Image: NVIDIA Clara™ (Photo courtesy of NVIDIA)
NVIDIA (Santa Clara, CA, USA) demonstrated how GPU-accelerated artificial intelligence (AI) is driving innovation in radiology and transforming the healthcare landscape at the 2019 RSNA Annual Meeting held December 1–6 in Chicago, USA. Visitors to NVIDIA’s RSNA 2019 booth in the event’s AI Showcase saw its latest AI-driven medical imaging advancements and met the company’s deep learning experts about using AI to advance research and accelerate clinical workflows.
The medical imaging industry is being transformed. A decade ago, the earliest applications to take advantage of GPU computing were image & signal processing applications. Today, GPUs are found in almost all imaging modalities, including CT, MRI, X-ray, and ultrasound, bringing more computing capabilities to edge devices. Deep learning research in medical imaging is also booming with more efficient and improved approaches being developed to enable AI-assisted workflows.
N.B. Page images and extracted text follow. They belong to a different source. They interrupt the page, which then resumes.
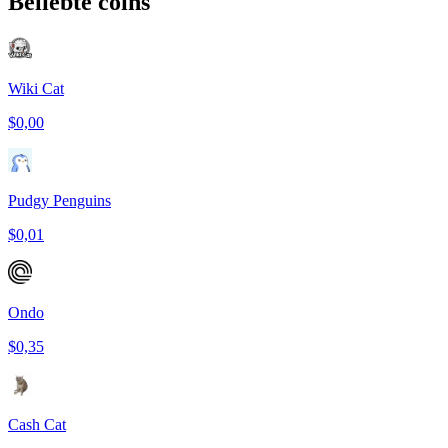
Beliebte coins
Wiki Cat
$0,00
Pudgy Penguins
$0,01
Ondo
$0,35
Cash Cat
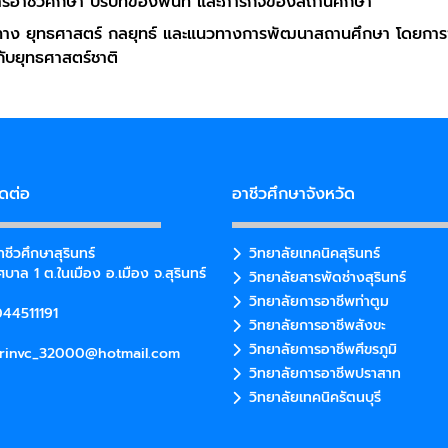
รอาชีวศึกษา บริบทของพื้นที่ และภารกิจของสถานศึกษา
าง ยุทธศาสตร์ กลยุทธ์ และแนวทางการพัฒนาสถานศึกษา โดยการ
ับยุทธศาสตร์ชาติ
ิดต่อ
อาชีวศึกษาจังหวัด
ชีวศึกษาสุรินทร์
วิทยาลัยเทคนิคสุรินทร์
บาล 1 ต.ในเมือง อ.เมือง จ.สุรินทร์
วิทยาลัยสารพัดช่างสุรินทร์
วิทยาลัยการอาชีพท่าตูม
44511191
วิทยาลัยการอาชีพสังขะ
วิทยาลัยการอาชีพศีขรภูมิ
rinvc_32000@hotmail.com
วิทยาลัยการอาชีพปราสาท
วิทยาลัยเทคนิครัตนบุรี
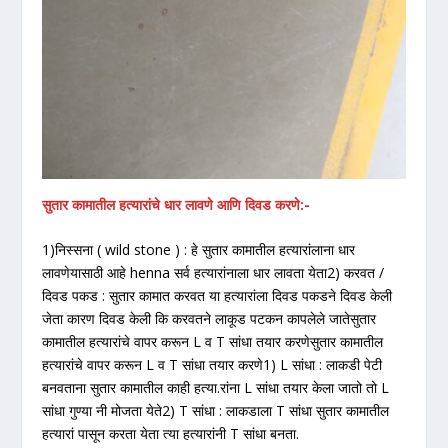
सुतार कामातील हत्यारांचे धार लावणे आणि दिवड करणे:-
1)निस्सना ( wild stone ) : हे सुतार कामातील हत्यारांलाना धार
लावणेयासाठी आहे henna सर्व हत्यारांनाला धार लावता येता2) करवत /
दिवड पकड : सुतार कामात करवत या हत्यारांला दिवड पकडने दिवड केली
जेता कारण दिवड केली कि करवतने लाकूड पटकन कापलेले जातेसुतार
कामातील हत्यारांचे वापर करून L व T सांधा तयार करणेसुतार कामातील
हत्यारांचे वापर करून L व T सांधा तयार करणे1) L सांधा : लाकडी पेटी
बनवताना सुतार कामातील काही हत्या.रांना L सांधा तयार केला जातो तो L
सांधा गुण्या नी मोजता येते2) T सांधा : लाकडाला T सांधा सुतार कामातील
हत्यारां पासून करता येता त्या हत्यारांनी T सांधा बनता.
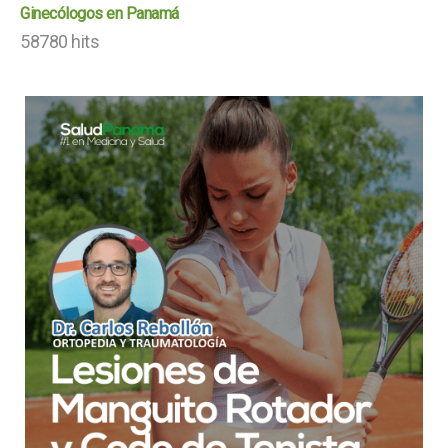
Ginecólogos en Panamá
58780 hits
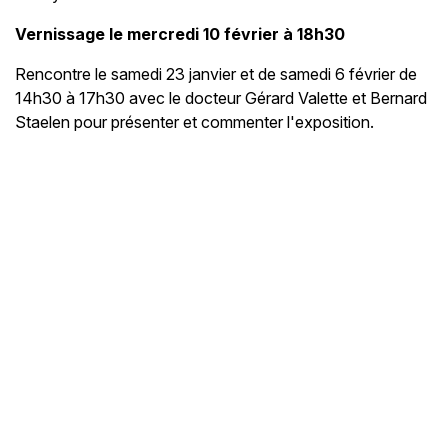
Vernissage le mercredi 10 février à 18h30
Rencontre le samedi 23 janvier et de samedi 6 février de
14h30 à 17h30 avec le docteur Gérard Valette et Bernard
Staelen pour présenter et commenter l'exposition.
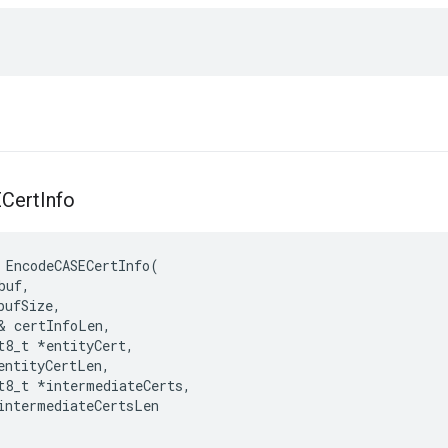
Cert
Info
EncodeCASECertInfo
(
buf
,
bufSize
,
&
certInfoLen
,
t8_t
*
entityCert
,
entityCertLen
,
t8_t
*
intermediateCerts
,
intermediateCertsLen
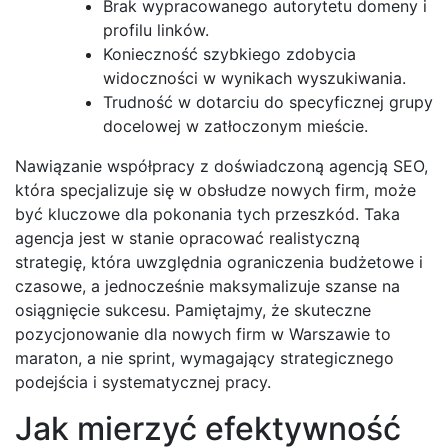
Brak wypracowanego autorytetu domeny i
profilu linków.
Konieczność szybkiego zdobycia
widoczności w wynikach wyszukiwania.
Trudność w dotarciu do specyficznej grupy
docelowej w zatłoczonym mieście.
Nawiązanie współpracy z doświadczoną agencją SEO,
która specjalizuje się w obsłudze nowych firm, może
być kluczowe dla pokonania tych przeszkód. Taka
agencja jest w stanie opracować realistyczną
strategię, która uwzględnia ograniczenia budżetowe i
czasowe, a jednocześnie maksymalizuje szanse na
osiągnięcie sukcesu. Pamiętajmy, że skuteczne
pozycjonowanie dla nowych firm w Warszawie to
maraton, a nie sprint, wymagający strategicznego
podejścia i systematycznej pracy.
Jak mierzyć efektywność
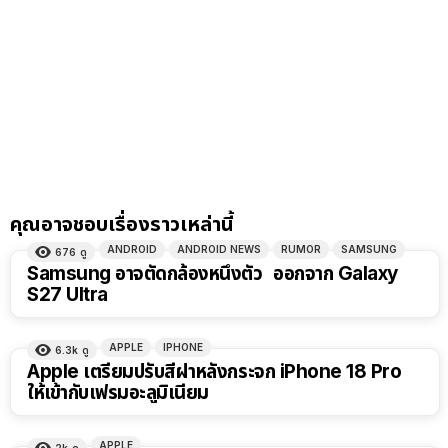
คุณอาจชอบเรื่องราวเหล่านี้
ANDROID
ANDROID NEWS
RUMOR
SAMSUNG
676
ดู
Samsung อาจตัดกล้องหนึ่งตัว ออกจาก Galaxy
S27 Ultra
APPLE
IPHONE
6.3k
ดู
Apple เตรียมปรับสีฝาหลังกระจก iPhone 18 Pro
ให้เข้ากับเฟรมอะลูมิเนียม
APPLE
2k
ดู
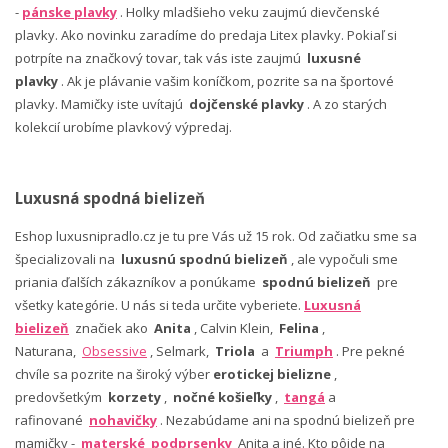
-
pánske plavky
. Holky mladšieho veku zaujmú dievčenské
plavky. Ako novinku zaradíme do predaja Litex plavky. Pokiaľ si
potrpíte na značkový tovar, tak vás iste zaujmú
luxusné
plavky
. Ak je plávanie vašim koníčkom, pozrite sa na športové
plavky. Mamičky iste uvítajú
dojčenské plavky
. A zo starých
kolekcií urobíme plavkový výpredaj.
Luxusná spodná bielizeň
Eshop luxusnipradlo.cz je tu pre Vás už 15 rok. Od začiatku sme sa
špecializovali na
luxusnú spodnú bielizeň
, ale vypočuli sme
priania ďalších zákazníkov a ponúkame
spodnú bielizeň
pre
všetky kategórie. U nás si teda určite vyberiete.
Luxusná
bielizeň
značiek ako
Anita
, Calvin Klein,
Felina
,
Naturana,
Obsessive
, Selmark,
Triola
a
Triumph
. Pre pekné
chvíle sa pozrite na široký výber
erotickej bielizne
,
predovšetkým
korzety
,
nočné košieľky
,
tangá
a
rafinované
nohavičky
. Nezabúdame ani na spodnú bielizeň pre
mamičky -
materské podprsenky
Anita a iné. Kto pôjde na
Today, most of this AI research is being done in isolation and with limited datasets which may lead to overly simplified models. Even when a fully validated model is available, it is a challenge to deploy the algorithm in a local environment.
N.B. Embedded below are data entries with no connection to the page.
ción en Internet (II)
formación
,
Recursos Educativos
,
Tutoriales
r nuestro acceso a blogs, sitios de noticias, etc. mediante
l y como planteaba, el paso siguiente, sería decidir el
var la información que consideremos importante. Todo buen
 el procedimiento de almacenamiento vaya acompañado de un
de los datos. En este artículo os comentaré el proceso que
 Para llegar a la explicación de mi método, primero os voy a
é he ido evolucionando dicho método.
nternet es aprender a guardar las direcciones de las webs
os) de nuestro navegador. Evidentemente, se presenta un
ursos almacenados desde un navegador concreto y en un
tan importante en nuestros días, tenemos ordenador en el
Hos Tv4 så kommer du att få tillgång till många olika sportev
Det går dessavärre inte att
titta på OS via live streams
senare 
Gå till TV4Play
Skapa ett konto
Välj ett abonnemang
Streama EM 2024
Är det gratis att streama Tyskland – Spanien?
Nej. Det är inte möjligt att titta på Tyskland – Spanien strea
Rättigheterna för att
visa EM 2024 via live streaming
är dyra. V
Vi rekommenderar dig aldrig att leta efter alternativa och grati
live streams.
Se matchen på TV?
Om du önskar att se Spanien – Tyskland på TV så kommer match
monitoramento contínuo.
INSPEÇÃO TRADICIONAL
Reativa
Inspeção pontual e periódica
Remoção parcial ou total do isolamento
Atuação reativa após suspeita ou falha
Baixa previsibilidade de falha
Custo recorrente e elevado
By equipping the world’s leading institutions with advanced solutions, NVIDIA is enabling them to tackle interoperable data and meet the increasing demand for personalized medicine and next-generation clinics. NVIDIA Clara Medical Imaging is a collection of developer toolkits built on NVIDIA’s compute platform aimed at accelerating compute, AI, and advanced visualization. From automating workflows to improving processing speed and image quality, medical imaging developers are using NVIDIA Clara to harness AI to transform healthcare workloads. With the latest release of Clara AI for Medical Imaging now data scientists, researchers and software developers have the necessary tools, APIs and development framework to train and deploy AI workflows.